Compliant with FIPS 140-2 and using AES encryption, it is a good choice for sensitive data. But it also supports several other encryption schemes, including elliptic curve encryption.
It is certified under Common Criteria (ISO 15408) to EAL 1 (Evaluation Assurance Level 1), a nearly useless certification in this context. AEL 1 simply says the product is functionally tested and has the functions that it claims. Version 2 of the Common Criteria documentation says: “EAL1 is applicable where some confidence in correct operation is required, but threats to security are not viewed as serious.”
However, the product has a great deal to recommend it. There is a simplified password recovery process for users who forget their passwords, eliminating additional help desk assistance. This must be used with care, since it is possible to compromise. Initial encryption is a background function, so it is possible for users to continue to work while the product encrypts the hard drive.
The primary benefit of this product is its simplicity. While there are few bells and whistles, the product is very competent, efficient and full of the important features needed to protect data on a road warrior’s laptop, reliably and with a minimum of external maintenance.
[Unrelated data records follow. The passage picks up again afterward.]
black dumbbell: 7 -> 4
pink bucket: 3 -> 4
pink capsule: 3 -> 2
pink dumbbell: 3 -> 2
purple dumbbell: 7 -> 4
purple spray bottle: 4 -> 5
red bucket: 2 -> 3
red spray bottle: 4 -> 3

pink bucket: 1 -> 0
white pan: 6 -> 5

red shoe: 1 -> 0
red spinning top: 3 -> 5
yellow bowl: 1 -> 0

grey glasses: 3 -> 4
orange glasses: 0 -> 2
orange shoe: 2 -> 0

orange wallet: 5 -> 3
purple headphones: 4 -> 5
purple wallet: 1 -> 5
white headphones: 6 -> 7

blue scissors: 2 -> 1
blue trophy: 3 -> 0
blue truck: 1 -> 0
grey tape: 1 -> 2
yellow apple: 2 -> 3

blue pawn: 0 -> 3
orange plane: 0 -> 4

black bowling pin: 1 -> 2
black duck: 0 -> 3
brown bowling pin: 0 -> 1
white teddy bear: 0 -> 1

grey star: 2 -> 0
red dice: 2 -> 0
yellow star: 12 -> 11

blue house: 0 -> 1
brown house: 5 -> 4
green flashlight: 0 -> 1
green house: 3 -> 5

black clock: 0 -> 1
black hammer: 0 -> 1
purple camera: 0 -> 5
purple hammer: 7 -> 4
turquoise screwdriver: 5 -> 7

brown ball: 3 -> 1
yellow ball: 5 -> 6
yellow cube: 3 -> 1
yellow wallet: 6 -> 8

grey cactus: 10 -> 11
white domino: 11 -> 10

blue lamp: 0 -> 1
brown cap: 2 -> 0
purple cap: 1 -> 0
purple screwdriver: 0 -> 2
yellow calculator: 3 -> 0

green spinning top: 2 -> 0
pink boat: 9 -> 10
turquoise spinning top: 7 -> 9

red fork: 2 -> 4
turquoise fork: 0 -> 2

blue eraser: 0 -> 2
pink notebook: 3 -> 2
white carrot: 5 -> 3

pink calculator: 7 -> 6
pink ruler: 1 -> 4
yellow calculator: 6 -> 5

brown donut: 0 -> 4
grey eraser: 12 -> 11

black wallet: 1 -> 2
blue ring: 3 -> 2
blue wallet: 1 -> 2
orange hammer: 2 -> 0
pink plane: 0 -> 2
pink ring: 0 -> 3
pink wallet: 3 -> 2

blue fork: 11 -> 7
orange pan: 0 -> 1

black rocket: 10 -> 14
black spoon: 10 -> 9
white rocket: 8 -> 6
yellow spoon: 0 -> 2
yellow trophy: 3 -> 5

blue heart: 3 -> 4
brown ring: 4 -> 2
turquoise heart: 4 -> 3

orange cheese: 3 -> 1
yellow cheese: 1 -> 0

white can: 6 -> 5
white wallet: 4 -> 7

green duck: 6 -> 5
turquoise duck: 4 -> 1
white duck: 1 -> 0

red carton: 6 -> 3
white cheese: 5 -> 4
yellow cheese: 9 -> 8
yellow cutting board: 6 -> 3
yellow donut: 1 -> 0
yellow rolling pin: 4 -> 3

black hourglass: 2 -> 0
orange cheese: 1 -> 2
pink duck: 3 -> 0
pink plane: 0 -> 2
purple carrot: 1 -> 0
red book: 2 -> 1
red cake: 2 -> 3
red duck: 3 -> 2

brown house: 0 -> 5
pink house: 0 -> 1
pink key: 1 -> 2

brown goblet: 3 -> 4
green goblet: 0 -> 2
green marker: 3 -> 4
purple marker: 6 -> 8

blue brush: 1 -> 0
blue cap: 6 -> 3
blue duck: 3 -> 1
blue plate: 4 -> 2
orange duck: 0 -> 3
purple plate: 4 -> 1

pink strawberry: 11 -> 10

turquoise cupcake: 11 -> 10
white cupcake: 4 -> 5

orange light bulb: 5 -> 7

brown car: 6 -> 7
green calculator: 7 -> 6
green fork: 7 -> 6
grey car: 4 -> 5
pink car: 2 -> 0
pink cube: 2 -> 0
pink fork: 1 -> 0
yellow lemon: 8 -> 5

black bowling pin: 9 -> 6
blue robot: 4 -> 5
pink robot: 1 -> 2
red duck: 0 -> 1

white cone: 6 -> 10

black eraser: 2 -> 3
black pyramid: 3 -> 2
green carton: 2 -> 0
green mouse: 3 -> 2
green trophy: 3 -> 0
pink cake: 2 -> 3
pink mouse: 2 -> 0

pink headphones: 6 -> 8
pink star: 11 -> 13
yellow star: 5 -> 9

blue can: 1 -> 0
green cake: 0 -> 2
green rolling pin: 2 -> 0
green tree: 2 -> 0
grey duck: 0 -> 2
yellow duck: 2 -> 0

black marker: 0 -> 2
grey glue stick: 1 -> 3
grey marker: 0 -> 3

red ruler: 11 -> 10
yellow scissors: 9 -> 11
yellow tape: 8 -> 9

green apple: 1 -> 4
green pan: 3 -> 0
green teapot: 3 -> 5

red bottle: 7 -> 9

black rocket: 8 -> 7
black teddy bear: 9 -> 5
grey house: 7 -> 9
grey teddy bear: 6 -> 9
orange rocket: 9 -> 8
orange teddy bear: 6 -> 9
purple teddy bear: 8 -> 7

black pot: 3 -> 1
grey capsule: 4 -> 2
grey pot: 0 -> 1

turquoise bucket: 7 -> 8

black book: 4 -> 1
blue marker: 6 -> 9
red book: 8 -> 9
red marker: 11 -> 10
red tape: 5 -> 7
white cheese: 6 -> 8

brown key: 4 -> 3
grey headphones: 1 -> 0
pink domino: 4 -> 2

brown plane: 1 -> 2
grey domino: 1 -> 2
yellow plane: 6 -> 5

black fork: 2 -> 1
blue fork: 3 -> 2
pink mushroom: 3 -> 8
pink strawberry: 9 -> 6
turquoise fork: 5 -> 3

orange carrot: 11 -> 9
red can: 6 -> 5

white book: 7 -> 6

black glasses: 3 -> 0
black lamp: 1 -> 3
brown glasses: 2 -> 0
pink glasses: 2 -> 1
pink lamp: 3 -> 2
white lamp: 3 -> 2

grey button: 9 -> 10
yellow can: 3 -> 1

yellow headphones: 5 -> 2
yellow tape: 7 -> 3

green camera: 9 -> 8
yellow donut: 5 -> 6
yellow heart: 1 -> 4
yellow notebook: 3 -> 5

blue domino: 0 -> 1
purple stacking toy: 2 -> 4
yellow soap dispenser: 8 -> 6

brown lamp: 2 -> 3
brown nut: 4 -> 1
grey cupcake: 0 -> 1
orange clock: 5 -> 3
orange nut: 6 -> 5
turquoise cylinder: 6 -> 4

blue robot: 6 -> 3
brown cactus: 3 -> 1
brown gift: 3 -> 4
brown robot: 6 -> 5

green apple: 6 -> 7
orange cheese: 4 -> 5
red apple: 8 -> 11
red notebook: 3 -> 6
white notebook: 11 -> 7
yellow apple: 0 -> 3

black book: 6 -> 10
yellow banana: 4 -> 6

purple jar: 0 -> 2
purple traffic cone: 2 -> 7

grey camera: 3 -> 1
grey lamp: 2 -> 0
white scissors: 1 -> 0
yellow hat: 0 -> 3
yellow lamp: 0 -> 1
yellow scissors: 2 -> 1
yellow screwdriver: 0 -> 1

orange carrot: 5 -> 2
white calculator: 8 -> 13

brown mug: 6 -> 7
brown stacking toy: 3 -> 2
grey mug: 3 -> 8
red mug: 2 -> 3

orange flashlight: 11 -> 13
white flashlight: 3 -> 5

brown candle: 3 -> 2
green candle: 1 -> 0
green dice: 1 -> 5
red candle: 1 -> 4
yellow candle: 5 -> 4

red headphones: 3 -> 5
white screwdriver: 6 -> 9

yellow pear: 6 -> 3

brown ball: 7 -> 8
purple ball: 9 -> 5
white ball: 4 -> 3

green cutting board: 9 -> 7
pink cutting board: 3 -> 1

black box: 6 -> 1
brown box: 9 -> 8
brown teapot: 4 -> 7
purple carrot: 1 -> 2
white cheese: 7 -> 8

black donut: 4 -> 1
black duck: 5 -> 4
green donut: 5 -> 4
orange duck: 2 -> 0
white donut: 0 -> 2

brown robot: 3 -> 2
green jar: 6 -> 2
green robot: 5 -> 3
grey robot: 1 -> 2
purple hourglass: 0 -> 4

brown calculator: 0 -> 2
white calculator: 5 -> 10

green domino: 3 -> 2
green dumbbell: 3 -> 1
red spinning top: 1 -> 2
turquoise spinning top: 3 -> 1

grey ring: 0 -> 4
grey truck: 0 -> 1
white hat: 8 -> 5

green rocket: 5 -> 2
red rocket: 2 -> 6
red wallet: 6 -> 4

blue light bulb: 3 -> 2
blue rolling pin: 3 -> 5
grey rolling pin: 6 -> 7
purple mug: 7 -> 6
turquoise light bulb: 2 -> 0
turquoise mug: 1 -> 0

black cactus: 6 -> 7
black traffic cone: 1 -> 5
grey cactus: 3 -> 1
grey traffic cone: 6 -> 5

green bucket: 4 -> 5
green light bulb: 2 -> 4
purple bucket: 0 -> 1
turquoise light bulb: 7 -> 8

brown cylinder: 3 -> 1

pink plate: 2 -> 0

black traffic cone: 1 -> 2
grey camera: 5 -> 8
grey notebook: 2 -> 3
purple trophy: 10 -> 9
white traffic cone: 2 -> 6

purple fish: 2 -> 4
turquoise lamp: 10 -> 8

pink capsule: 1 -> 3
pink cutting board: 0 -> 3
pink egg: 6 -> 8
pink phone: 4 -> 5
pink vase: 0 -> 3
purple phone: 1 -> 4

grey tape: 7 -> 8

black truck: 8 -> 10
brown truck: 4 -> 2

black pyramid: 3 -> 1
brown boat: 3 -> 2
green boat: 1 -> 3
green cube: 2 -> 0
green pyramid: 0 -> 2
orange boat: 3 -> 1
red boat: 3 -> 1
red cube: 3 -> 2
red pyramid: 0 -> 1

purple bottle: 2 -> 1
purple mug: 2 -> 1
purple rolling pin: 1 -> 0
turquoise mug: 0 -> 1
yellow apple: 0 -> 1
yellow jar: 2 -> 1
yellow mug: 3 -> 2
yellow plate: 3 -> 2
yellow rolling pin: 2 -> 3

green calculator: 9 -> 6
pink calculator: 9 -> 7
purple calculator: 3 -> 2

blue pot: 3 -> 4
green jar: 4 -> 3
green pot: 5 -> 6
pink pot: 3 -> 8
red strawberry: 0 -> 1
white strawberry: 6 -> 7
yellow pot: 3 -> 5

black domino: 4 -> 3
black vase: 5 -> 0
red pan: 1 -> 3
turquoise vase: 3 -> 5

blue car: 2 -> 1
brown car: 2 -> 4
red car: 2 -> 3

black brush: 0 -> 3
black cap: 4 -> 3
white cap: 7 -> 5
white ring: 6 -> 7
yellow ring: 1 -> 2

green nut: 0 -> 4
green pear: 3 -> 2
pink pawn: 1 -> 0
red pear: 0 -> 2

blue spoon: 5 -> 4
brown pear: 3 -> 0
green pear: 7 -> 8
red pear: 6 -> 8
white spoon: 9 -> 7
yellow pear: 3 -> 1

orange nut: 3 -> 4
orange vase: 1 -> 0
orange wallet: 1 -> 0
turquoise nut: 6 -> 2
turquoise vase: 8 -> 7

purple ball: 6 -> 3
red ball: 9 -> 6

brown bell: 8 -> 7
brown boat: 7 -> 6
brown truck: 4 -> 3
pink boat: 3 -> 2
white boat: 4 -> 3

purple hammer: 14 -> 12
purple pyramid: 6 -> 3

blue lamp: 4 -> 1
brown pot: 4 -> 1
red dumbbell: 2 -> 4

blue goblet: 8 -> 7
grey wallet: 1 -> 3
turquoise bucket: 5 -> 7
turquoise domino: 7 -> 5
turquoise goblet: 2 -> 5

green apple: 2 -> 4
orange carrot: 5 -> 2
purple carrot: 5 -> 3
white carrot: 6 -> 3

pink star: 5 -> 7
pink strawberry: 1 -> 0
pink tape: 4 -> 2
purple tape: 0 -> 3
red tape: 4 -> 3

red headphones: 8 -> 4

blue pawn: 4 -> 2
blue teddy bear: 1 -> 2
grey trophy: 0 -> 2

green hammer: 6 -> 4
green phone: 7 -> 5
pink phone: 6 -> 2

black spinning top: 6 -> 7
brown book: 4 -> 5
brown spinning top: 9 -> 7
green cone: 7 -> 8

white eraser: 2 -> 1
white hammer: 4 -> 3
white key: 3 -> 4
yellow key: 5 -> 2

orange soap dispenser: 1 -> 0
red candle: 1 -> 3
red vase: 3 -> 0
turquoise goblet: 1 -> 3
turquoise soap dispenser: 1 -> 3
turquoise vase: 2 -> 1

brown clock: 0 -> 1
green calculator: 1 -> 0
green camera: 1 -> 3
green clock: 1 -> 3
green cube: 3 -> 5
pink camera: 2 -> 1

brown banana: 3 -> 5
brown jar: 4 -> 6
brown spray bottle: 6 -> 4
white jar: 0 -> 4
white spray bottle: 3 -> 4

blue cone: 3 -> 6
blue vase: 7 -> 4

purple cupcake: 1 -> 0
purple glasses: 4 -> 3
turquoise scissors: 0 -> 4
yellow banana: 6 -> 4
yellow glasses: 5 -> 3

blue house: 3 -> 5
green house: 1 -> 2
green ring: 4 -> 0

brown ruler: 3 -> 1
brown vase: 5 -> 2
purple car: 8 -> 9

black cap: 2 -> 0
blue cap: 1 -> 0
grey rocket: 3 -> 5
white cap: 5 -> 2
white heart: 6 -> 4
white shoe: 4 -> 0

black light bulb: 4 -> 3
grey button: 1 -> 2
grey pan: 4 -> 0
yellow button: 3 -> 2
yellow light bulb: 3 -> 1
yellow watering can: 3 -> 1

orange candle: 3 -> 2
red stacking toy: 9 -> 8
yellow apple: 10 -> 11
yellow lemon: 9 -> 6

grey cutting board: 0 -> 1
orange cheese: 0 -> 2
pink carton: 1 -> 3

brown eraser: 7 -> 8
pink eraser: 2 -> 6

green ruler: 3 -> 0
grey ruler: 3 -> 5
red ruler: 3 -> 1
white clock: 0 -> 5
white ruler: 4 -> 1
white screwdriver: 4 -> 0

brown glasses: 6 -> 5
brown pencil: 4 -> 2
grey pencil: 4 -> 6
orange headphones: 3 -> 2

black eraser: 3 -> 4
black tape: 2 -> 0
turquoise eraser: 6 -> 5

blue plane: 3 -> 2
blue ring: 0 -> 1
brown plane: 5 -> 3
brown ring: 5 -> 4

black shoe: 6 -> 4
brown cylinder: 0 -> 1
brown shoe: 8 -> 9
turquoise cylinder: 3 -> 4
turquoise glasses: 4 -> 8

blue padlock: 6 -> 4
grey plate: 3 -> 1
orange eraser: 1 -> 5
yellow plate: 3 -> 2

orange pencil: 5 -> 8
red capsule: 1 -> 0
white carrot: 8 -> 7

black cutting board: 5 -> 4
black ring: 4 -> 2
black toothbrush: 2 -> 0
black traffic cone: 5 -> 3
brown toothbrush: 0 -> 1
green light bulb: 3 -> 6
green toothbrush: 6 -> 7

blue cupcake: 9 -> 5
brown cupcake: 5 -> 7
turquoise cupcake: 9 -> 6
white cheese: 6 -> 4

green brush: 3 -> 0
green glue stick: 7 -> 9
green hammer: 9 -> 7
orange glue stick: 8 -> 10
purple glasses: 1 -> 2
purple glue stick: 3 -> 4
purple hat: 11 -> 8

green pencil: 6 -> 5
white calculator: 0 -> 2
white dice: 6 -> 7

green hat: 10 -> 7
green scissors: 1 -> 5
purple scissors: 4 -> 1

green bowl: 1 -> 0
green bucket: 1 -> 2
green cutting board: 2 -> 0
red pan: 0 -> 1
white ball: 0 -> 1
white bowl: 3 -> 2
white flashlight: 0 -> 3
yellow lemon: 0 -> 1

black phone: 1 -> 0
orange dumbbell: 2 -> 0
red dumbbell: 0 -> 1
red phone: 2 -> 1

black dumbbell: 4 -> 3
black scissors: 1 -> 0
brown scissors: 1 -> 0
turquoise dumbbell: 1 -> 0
Such features as user emergency recovery diskettes and password self-verification that allows password resets by the user instead of the helpdesk, make the product’s use by people in poorly supported regions practical.
We found the documentation very good and were pleased with Guardianedge’s support. Support is an option and provided through a web portal. However, we were also able to get support by phone.
In order to deinstall, we found that the disk must be decrypted first. The documentation states that it can perform the initial encryption at about two minutes per gigabyte. However, we found that it took about 45 minutes to encrypt an 11GB disk under less than ideal conditions. A newer version claims to perform much faster encryption.